The template file contains template rules of the following form :
U00:%x[-2,0] U01:%x[-1,0] U02:%x[0,0] U03:%x[1,0] U04:%x[2,0] U05:%x[-1,0]/%x[0,0] U06:%x[0,0]/%x[1,0] U10:%x[-2,1] U11:%x[-1,1] U12:%x[0,1] U13:%x[1,1] U14:%x[2,1] U15:%x[-2,1]/%x[-1,1] U16:%x[-1,1]/%x[0,1] U17:%x[0,1]/%x[1,1] U18:%x[1,1]/%x[2,1] U20:%x[-2,1]/%x[-1,1]/%x[0,1] U21:%x[-1,1]/%x[0,1]/%x[1,1] U22:%x[0,1]/%x[1,1]/%x[2,1]
B
Similar templates are available for other Bio-datasets like BioCreative and BioNLP, the data of which is also in the column format.
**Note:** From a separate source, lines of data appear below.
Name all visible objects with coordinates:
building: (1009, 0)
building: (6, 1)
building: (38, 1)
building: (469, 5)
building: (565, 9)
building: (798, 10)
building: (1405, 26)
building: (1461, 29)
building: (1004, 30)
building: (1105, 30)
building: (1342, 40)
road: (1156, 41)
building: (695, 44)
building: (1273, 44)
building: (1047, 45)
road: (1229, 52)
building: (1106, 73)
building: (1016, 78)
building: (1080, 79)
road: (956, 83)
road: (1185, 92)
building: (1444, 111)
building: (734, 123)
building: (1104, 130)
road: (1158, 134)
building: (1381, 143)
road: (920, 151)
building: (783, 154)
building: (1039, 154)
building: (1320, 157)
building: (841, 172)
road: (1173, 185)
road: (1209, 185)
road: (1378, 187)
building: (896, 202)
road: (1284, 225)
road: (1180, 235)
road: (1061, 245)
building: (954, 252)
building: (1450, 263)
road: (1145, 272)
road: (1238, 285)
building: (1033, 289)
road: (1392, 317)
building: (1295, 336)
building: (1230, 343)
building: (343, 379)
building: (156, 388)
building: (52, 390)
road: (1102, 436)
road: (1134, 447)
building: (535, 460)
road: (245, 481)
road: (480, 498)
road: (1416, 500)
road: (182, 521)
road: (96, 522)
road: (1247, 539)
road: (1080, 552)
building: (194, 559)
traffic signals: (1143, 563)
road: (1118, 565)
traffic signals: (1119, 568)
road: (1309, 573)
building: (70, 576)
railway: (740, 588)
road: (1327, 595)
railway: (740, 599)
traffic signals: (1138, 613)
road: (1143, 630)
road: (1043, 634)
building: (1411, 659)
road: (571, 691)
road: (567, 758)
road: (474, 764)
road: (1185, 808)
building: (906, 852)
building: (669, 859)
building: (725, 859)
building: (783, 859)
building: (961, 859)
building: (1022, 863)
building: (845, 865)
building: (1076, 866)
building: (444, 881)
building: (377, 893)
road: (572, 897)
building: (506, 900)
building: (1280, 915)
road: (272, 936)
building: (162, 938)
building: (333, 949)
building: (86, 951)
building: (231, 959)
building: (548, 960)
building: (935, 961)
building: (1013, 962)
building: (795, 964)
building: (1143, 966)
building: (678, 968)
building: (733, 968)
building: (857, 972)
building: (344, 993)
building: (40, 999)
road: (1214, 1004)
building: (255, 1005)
For such datasets, please use the utility conll2svmlightconverter by typing the following in the shell prompt:
conll2svmlightconverter template_file train_file test_file validation_file
This will extract the features in SVMStruct format in a new file, the name for which is displayed in the shell prompt.
To know more about this utility, just type conll2svmlightconverter in the shell prompt.
Once you get the features in SVMStruct format, you can start training as described in Step. 8.
The conll2svmlightconverter tool is modelled similar to the feature generation procedure in CRFSGD by Leon Bottou.